::: ФРАГМЕНТ ТЕКСТА :::

Общепризнанным в агиологии фактом является признание того, что житие как жанр включает в себя «не только жизнь, понимаемую в биологическом смысле, но и жизнь после смерти, то есть длительное “присутствие” святого в исторической действительности»[5] в виде чудес и исцелений, однако Житие Тихона представляется уникальным по соотношению собственно биографической части и части, описывающей исцеления: описание посмертных чудес превышает биографический текст более чем в три раза. При этом каждое чудо последовательно вводит информацию, которую мы бы сейчас назвали персональными данными больного. Приведем таблицу.

Имя

Город

Деревня

Социальный статус

Анамнез

Эпикриз

Емельян именем по реклому Первуша

Того же предела града Луха

ис поместья сына боярьсково Ждана Чупрасова деревни Перхуровы

некто земледелец

ему же немощи лежащу велми, понеже рука у него правая от`ятся

повеле вести себе в монастырь преподобнаго, и молися с великою верою,//(л. 35). И тако исцеление получи

Девица некая Прасковгия именем

того же града Луху

 

в последней нищете живущи

ослепши обема очима

Некими же милостивыми мужи провожена бысть во обитель святаго, плачющи и молящи святаго, дабы очем своим исцеление получи. И бысть здрава

Жена некая Матрона именем

того же града Луху

из веси, нарицаемыя Шелу//(л. 36)тиной, из деревни Сновни

 

рукама и ногама разслаблена, яко не владети еи не единым удом

И привезоша ю во обитель святаго, и начаша о ней молебная совершати, и помале здрава бысть молитвами святаго.

::: ИЗВЛЕЧЁННЫЕ ДАННЫЕ :::

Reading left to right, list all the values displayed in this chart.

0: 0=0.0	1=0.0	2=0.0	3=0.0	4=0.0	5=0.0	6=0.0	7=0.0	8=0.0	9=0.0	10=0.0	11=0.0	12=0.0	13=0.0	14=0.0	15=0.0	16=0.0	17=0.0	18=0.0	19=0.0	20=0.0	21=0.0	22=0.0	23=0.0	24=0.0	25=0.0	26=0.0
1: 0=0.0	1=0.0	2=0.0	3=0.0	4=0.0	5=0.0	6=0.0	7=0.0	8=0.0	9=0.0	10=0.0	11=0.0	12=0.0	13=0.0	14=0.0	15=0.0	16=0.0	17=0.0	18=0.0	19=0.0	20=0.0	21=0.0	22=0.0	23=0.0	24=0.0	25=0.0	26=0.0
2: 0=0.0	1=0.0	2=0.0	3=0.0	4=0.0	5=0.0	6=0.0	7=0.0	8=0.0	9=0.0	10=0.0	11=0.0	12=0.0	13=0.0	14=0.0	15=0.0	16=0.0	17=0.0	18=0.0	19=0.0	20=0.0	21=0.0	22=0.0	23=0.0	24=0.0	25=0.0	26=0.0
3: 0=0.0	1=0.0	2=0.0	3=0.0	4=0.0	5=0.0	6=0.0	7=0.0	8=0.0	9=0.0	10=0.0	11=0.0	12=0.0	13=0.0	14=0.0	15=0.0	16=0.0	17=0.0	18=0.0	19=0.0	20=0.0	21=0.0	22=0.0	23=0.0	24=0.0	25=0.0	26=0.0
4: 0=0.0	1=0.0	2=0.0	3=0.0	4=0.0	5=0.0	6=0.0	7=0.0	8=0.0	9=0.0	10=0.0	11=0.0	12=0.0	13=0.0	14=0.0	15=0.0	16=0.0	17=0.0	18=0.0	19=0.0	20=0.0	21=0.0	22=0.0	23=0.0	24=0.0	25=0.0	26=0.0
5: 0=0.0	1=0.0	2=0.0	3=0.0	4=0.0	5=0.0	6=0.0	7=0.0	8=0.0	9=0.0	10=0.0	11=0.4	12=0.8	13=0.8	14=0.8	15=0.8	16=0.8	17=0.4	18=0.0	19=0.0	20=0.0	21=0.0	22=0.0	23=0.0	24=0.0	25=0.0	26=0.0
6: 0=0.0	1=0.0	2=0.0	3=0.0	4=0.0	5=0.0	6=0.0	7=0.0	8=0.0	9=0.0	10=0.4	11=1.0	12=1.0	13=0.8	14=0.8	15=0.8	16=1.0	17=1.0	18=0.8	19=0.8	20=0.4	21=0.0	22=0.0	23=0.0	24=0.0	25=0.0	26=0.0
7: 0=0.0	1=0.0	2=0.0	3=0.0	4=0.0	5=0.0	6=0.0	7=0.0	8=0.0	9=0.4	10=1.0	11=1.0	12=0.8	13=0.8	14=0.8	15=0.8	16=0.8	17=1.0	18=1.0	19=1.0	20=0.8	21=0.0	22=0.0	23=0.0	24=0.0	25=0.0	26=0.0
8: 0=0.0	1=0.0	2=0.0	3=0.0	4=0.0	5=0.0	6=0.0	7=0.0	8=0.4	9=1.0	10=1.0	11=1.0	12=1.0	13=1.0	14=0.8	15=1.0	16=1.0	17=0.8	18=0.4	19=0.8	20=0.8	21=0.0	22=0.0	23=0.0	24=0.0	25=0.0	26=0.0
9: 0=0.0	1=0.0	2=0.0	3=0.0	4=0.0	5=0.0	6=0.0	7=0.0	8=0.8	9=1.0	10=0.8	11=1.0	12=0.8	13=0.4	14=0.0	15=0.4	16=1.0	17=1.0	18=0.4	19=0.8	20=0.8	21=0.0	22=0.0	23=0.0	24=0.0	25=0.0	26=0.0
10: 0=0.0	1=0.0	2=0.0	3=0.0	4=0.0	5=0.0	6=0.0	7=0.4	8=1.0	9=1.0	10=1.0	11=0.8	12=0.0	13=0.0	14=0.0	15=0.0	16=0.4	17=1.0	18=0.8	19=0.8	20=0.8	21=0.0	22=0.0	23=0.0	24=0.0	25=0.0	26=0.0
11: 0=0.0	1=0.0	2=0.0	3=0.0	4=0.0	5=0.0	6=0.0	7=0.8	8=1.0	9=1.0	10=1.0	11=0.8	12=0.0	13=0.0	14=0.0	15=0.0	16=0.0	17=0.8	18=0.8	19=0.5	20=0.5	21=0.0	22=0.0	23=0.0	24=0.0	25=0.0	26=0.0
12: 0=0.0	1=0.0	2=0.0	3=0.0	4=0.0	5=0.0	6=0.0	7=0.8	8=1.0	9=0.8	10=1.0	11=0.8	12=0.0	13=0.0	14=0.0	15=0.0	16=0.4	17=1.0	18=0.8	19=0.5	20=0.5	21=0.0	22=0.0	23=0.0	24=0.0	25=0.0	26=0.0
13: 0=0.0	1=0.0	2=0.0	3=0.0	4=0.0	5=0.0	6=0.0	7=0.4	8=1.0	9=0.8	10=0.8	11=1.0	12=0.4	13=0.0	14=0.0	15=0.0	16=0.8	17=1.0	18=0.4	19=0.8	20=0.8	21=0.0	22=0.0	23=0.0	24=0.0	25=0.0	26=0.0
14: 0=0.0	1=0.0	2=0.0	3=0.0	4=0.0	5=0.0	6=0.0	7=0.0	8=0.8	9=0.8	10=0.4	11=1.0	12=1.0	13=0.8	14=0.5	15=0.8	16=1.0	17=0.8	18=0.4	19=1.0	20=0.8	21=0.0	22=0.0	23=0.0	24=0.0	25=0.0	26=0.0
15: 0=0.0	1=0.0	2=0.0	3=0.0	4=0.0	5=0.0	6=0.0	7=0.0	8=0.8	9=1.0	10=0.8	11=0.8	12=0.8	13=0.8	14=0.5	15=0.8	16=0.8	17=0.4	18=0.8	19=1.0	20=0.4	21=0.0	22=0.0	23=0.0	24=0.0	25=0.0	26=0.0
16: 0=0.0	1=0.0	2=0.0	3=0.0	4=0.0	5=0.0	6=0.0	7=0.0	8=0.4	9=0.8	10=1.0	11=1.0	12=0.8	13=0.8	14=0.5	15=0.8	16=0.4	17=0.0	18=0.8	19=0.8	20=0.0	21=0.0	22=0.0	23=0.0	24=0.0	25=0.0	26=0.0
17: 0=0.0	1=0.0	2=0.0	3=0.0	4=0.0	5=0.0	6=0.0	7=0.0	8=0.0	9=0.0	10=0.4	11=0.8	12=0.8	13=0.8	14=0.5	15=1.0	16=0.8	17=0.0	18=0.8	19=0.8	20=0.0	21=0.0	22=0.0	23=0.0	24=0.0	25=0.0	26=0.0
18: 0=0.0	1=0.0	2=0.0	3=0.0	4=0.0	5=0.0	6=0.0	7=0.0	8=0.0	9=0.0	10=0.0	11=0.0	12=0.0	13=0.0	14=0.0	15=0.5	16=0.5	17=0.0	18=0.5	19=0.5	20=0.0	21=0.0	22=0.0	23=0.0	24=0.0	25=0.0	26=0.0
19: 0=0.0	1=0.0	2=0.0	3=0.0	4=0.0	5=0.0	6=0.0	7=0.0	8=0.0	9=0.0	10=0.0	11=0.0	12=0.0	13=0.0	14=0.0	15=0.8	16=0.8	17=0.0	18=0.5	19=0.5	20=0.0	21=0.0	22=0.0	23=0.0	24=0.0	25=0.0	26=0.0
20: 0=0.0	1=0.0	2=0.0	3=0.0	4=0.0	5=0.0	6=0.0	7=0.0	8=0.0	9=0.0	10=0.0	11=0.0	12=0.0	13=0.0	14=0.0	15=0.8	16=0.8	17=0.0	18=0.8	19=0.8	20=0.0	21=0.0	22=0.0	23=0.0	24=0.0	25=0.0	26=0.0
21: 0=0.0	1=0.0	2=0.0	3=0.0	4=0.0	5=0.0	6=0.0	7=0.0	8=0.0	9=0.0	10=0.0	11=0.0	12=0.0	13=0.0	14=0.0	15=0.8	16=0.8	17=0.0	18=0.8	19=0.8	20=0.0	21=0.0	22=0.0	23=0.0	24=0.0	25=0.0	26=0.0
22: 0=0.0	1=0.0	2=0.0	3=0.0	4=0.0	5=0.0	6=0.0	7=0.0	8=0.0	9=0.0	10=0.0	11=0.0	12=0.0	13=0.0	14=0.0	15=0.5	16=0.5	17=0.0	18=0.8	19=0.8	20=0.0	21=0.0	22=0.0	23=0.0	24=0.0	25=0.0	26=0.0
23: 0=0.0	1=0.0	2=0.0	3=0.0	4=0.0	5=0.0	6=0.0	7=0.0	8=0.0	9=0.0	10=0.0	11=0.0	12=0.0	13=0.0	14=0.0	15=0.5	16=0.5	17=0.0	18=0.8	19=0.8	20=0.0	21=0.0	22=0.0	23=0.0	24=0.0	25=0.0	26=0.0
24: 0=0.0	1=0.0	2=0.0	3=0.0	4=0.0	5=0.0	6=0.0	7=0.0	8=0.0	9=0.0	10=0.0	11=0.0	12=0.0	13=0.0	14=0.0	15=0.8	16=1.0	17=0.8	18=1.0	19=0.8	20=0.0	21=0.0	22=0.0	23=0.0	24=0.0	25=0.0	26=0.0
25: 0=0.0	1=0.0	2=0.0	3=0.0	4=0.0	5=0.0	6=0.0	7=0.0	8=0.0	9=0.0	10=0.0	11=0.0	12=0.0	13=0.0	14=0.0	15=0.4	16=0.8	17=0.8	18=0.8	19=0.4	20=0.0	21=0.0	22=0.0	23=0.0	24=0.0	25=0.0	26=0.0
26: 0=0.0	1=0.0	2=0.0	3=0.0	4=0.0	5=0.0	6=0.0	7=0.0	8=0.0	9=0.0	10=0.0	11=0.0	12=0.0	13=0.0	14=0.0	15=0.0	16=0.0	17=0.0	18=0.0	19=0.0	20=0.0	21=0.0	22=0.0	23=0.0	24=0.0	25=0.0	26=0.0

:::

__ЧТО СДЕЛАТЬ__. Воспроизведите дословно часть фрагмента о Житии Тихона: всё, начиная с «рукама и ногама» и ниже вплоть до «бысть молитвами святаго.» включительно.

__РЕЗУЛЬТАТ__.
рукама и ногама разслаблена, яко не владети еи не единым удом

И привезоша ю во обитель святаго, и начаша о ней молебная совершати, и помале здрава бысть молитвами святаго.